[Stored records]
>>>>>
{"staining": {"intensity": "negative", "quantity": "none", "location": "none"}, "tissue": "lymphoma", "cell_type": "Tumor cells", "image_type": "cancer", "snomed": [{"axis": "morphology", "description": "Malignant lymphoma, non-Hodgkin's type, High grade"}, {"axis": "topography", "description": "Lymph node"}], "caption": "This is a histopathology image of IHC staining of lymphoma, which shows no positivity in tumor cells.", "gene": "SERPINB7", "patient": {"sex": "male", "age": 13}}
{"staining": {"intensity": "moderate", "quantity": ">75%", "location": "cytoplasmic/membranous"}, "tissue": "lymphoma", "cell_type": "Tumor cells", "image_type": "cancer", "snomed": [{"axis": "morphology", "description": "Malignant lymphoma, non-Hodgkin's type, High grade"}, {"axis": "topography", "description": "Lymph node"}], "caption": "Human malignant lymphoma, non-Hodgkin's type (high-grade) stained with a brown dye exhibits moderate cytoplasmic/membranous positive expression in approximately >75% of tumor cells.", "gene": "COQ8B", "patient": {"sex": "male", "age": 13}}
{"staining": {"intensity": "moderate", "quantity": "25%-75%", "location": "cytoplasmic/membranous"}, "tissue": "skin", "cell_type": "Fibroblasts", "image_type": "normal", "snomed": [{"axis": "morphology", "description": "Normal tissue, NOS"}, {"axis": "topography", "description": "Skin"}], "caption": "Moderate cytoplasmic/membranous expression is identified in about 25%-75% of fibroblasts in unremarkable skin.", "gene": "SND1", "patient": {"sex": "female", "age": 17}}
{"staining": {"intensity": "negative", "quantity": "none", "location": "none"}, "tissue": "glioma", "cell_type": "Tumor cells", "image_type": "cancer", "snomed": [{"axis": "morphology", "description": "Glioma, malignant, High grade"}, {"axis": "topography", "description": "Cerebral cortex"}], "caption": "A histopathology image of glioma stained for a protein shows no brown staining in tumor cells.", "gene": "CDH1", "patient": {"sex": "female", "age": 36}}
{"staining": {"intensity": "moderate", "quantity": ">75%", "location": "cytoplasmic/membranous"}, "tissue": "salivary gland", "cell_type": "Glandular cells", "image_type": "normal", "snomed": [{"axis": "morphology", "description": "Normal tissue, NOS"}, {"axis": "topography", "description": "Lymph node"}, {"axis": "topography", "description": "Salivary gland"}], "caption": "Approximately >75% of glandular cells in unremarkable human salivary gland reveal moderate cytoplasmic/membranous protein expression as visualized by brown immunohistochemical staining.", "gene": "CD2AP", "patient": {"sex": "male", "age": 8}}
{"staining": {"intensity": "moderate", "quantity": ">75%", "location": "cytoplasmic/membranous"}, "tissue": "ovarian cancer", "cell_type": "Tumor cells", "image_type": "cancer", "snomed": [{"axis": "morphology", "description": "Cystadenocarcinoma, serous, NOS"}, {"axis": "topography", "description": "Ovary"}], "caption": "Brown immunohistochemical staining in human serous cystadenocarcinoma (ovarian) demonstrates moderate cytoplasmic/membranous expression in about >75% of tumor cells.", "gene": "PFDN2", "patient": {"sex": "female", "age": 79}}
<<<<<
Work to be completed
Copy every line of the records above exactly.

Written response
{"staining": {"intensity": "negative", "quantity": "none", "location": "none"}, "tissue": "lymphoma", "cell_type": "Tumor cells", "image_type": "cancer", "snomed": [{"axis": "morphology", "description": "Malignant lymphoma, non-Hodgkin's type, High grade"}, {"axis": "topography", "description": "Lymph node"}], "caption": "This is a histopathology image of IHC staining of lymphoma, which shows no positivity in tumor cells.", "gene": "SERPINB7", "patient": {"sex": "male", "age": 13}}
{"staining": {"intensity": "moderate", "quantity": ">75%", "location": "cytoplasmic/membranous"}, "tissue": "lymphoma", "cell_type": "Tumor cells", "image_type": "cancer", "snomed": [{"axis": "morphology", "description": "Malignant lymphoma, non-Hodgkin's type, High grade"}, {"axis": "topography", "description": "Lymph node"}], "caption": "Human malignant lymphoma, non-Hodgkin's type (high-grade) stained with a brown dye exhibits moderate cytoplasmic/membranous positive expression in approximately >75% of tumor cells.", "gene": "COQ8B", "patient": {"sex": "male", "age": 13}}
{"staining": {"intensity": "moderate", "quantity": "25%-75%", "location": "cytoplasmic/membranous"}, "tissue": "skin", "cell_type": "Fibroblasts", "image_type": "normal", "snomed": [{"axis": "morphology", "description": "Normal tissue, NOS"}, {"axis": "topography", "description": "Skin"}], "caption": "Moderate cytoplasmic/membranous expression is identified in about 25%-75% of fibroblasts in unremarkable skin.", "gene": "SND1", "patient": {"sex": "female", "age": 17}}
{"staining": {"intensity": "negative", "quantity": "none", "location": "none"}, "tissue": "glioma", "cell_type": "Tumor cells", "image_type": "cancer", "snomed": [{"axis": "morphology", "description": "Glioma, malignant, High grade"}, {"axis": "topography", "description": "Cerebral cortex"}], "caption": "A histopathology image of glioma stained for a protein shows no brown staining in tumor cells.", "gene": "CDH1", "patient": {"sex": "female", "age": 36}}
{"staining": {"intensity": "moderate", "quantity": ">75%", "location": "cytoplasmic/membranous"}, "tissue": "salivary gland", "cell_type": "Glandular cells", "image_type": "normal", "snomed": [{"axis": "morphology", "description": "Normal tissue, NOS"}, {"axis": "topography", "description": "Lymph node"}, {"axis": "topography", "description": "Salivary gland"}], "caption": "Approximately >75% of glandular cells in unremarkable human salivary gland reveal moderate cytoplasmic/membranous protein expression as visualized by brown immunohistochemical staining.", "gene": "CD2AP", "patient": {"sex": "male", "age": 8}}
{"staining": {"intensity": "moderate", "quantity": ">75%", "location": "cytoplasmic/membranous"}, "tissue": "ovarian cancer", "cell_type": "Tumor cells", "image_type": "cancer", "snomed": [{"axis": "morphology", "description": "Cystadenocarcinoma, serous, NOS"}, {"axis": "topography", "description": "Ovary"}], "caption": "Brown immunohistochemical staining in human serous cystadenocarcinoma (ovarian) demonstrates moderate cytoplasmic/membranous expression in about >75% of tumor cells.", "gene": "PFDN2", "patient": {"sex": "female", "age": 79}}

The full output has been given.